Looking at this year’s programme one is struck by how many films deal with some form of escape – sometimes out of need, sometimes out of strong yearning.
Maryanne Redpath: That’s true. You see breaking out, breaking away in many of our films. Many of the young protagonists follow their dreams, they are fleeing a structure – social, cultural or political – in which they feel trapped. In the 14plus opening film
Electrick Children directed by Rebecca Thomas, the straight jacket is religion. The main character has been raised Mormon, very strict, very chaste. At age 15, she believes she has gotten pregnant by listening to a forbidden song. She breaks out of her family enclave and heads for Las Vegas. There, she gets together with a punk band, young people for whom music, drugs and sex are part of daily life.
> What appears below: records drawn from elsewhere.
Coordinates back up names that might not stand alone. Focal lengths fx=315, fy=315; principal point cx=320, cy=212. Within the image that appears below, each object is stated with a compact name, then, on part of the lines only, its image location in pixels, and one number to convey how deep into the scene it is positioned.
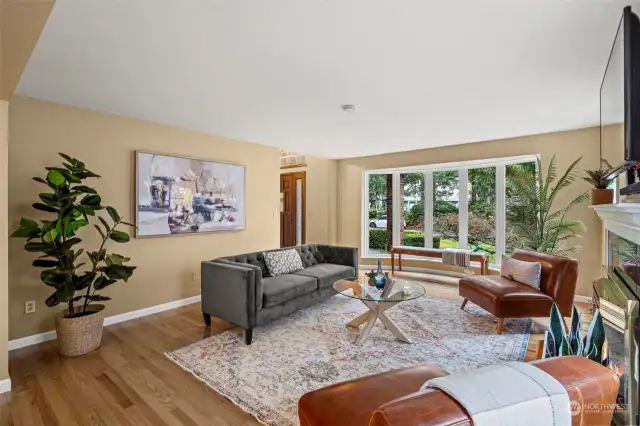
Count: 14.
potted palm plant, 4.18
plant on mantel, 2.64
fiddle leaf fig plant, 2.66
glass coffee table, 3.01
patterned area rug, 2.28
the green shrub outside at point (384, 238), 6.32
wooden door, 7.51
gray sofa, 3.01
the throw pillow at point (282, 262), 3.96
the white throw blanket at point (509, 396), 0.76
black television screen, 1.58
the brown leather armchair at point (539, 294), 3.21
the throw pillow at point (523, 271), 3.48
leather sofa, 0.74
The girl encounters this scene with all her naiveté and faith and manages surprisingly well. She possesses an inner calm and at the same time is on a quest for herself. Step by step, she gets closer to what lies beyond the boundaries of her upbringing.
How is Las Vegas depicted?
MR: It’s loud, garish, commercial, the exact opposite of the place she comes from, where there are no music or neon lights.
Florian Weghorn: Her first association with Las Vegas is a biblical phrase: “In the beginning was the word”. She perceives the city from the perspective of a believer. She sees forests of neon signs full of words. Two worlds intersect and commonalties emerge.
MR: It is an entertaining film. It carries you along. The main character is a bearer of hope. She’s shown in a very positive light with all her problems that are perceived as challenges. She copes with the situation, undergoes a change and determines the course of her own life.